Two recent decisions in the Supreme Courts of Victoria and NSW should be mandatory reading for all executive committee members of owners corporations in exercising decisions relating to repair and maintenance of common property.

In the decision of Brown v OC201532U, the Victorian Supreme Court awarded damages of over $600,000, plus legal costs, to Mr Brown, who suffered an injury while attempting to scale a common property fence and gate that was in disrepair. 

The owners corporation knew the rear fence and gate was not functioning, however delayed carrying out repairs while it attended to other matters, although intended to repair the common property in the future and as funds became available. 

The court found the injury sustained by Mr Brown was reasonably foreseeable, and that the owners corporation owed Mr Brown a duty of care not to allow that injury to occur.

In the decision of Taylor v The Owners – Strata Plan 11564, Mr Taylor was tragically killed when an awning on a shop-front failed and fell on top of him as he was walking underneath. 

Similarly, the owners corporation knew of the potential danger but did not take active steps to repair the awnings. 

In the Supreme Court of Appeal in NSW, the estate of Mr Taylor continues to litigate regarding the exact quantum of damage which the owners corporation must pay. 

This is because, prior to his death, Mr Taylor ran his own business and was also engaged in property development. He had three children by a previous marriage, and three stepchildren via his second marriage. Several of the children are claiming compensation for injury, loss, harm and damages arising from recognised psychiatric and psychological injuries.

--------

## ACTIVITY 1
In the article on the two court decisions, what amount of damages did the Victorian Supreme Court award Mr Brown?
## ACTIVITY 2
According to the article on the two court decisions, what are several of Mr Taylor's children claiming compensation for? List every item named.
## ACTIVITY 3
Repeat word for word the part of the article on the two court decisions from "In the decision of Taylor" up to and including "and psychological injuries.".

## INFORMATION PROVIDED
--------

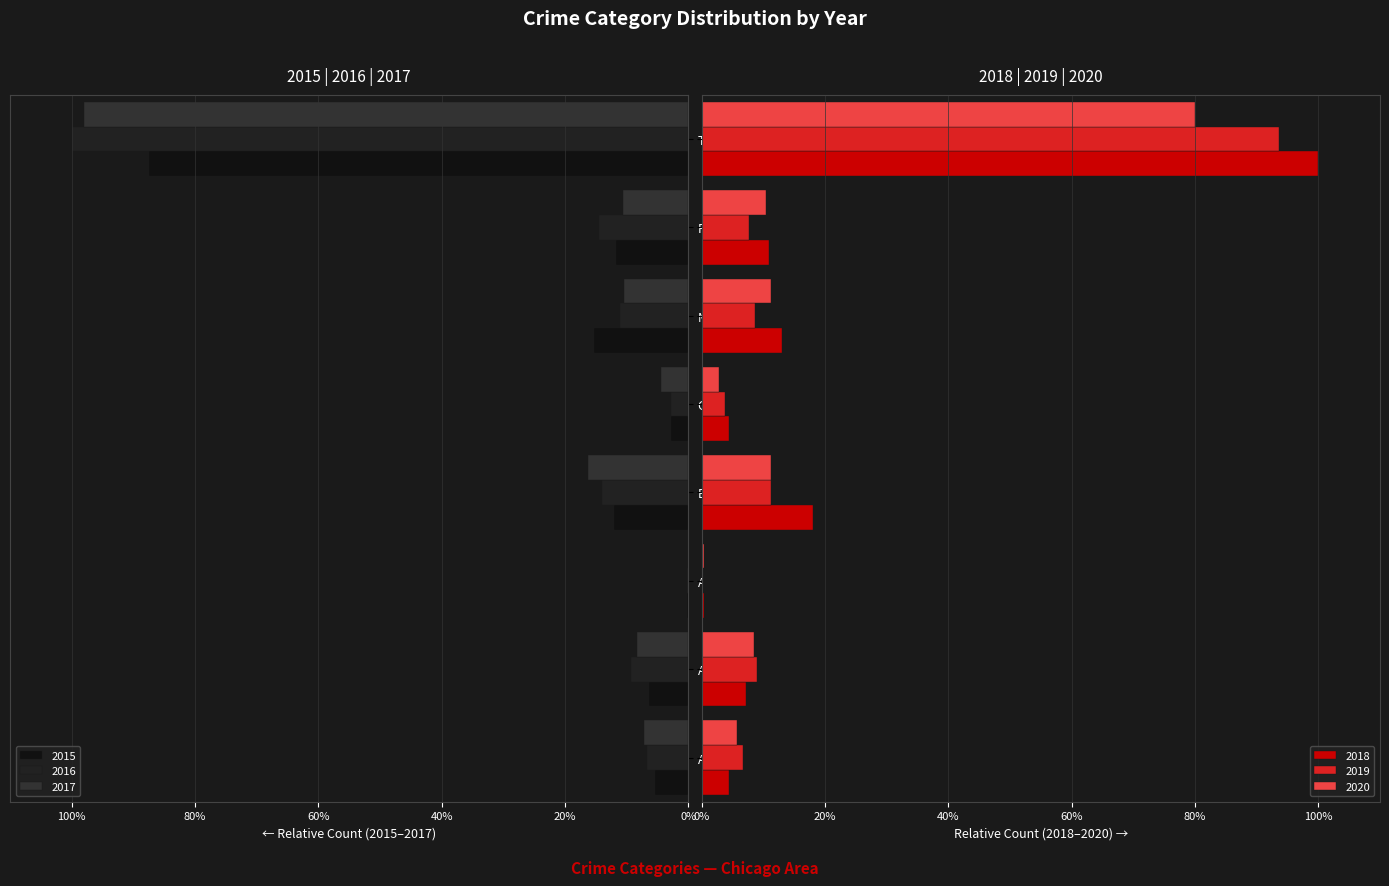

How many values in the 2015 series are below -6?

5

--------

## PROBLEM SOLUTION 1
Over $600,000, plus legal costs.

## PROBLEM SOLUTION 2
Injury, loss, harm and damages

## PROBLEM SOLUTION 3
In the decision of Taylor v The Owners – Strata Plan 11564, Mr Taylor was tragically killed when an awning on a shop-front failed and fell on top of him as he was walking underneath. 

Similarly, the owners corporation knew of the potential danger but did not take active steps to repair the awnings. 

In the Supreme Court of Appeal in NSW, the estate of Mr Taylor continues to litigate regarding the exact quantum of damage which the owners corporation must pay. 

This is because, prior to his death, Mr Taylor ran his own business and was also engaged in property development. He had three children by a previous marriage, and three stepchildren via his second marriage. Several of the children are claiming compensation for injury, loss, harm and damages arising from recognised psychiatric and psychological injuries.